Flight director Kwatsi Alibaruho said the back-and-forth load work by the astronauts will be like an army of ants moving in and out of their anthill.

NASA wants the space station well-stocked for the looming post-shuttle era. Private companies are working on rockets and spacecraft to deliver cargo, but that's still months away and there's always the chance of delays.

The ultimate goal — in three to five years — is for these same companies to ferry astronauts to and from the space station. Until then, NASA will keep shelling out tens of millions of dollars per seat aboard the Russian Soyuz spacecraft.

The two U.S. space station residents, meanwhile, will venture out on a spacewalk Tuesday. Fossum and Garan will retrieve a broken ammonia pump and stash it aboard Atlantis. Engineers want to figure out why it failed last summer, crippling the space station's cooling system for more than two weeks. The pair also will attach a robotic refueling experiment to the space station.

Four astronauts are flying on Atlantis — the smallest shuttle crew in decades — and six on the space station. They represent the United States, Russia and Japan.

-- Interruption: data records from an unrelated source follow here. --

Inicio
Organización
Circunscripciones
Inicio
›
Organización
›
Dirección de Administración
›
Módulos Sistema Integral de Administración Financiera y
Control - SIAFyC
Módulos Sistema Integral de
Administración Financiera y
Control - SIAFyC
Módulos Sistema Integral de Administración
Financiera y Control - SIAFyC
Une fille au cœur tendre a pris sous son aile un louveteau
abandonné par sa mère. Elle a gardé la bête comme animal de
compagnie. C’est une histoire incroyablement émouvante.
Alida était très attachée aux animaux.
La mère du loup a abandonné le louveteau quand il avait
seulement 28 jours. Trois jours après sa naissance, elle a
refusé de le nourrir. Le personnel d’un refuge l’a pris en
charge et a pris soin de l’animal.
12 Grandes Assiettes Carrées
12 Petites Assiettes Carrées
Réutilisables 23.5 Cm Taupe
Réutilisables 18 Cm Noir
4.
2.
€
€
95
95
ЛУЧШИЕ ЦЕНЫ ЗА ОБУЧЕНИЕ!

Magnus, the lone woman on board, dug out the striped fuzzy socks she wore during her four-month space station stay more than two years ago. She wiggled her toes in front of the cameras.

"I'd like to announce the return of the socks," she said. "Just a little nostalgia there for a moment."

Atlantis is the last of NASA's three remaining shuttles to be retired, as the space agency turns its focus on expeditions to an asteroid and Mars. It will remain at Kennedy Space Center upon its return and be put on public display.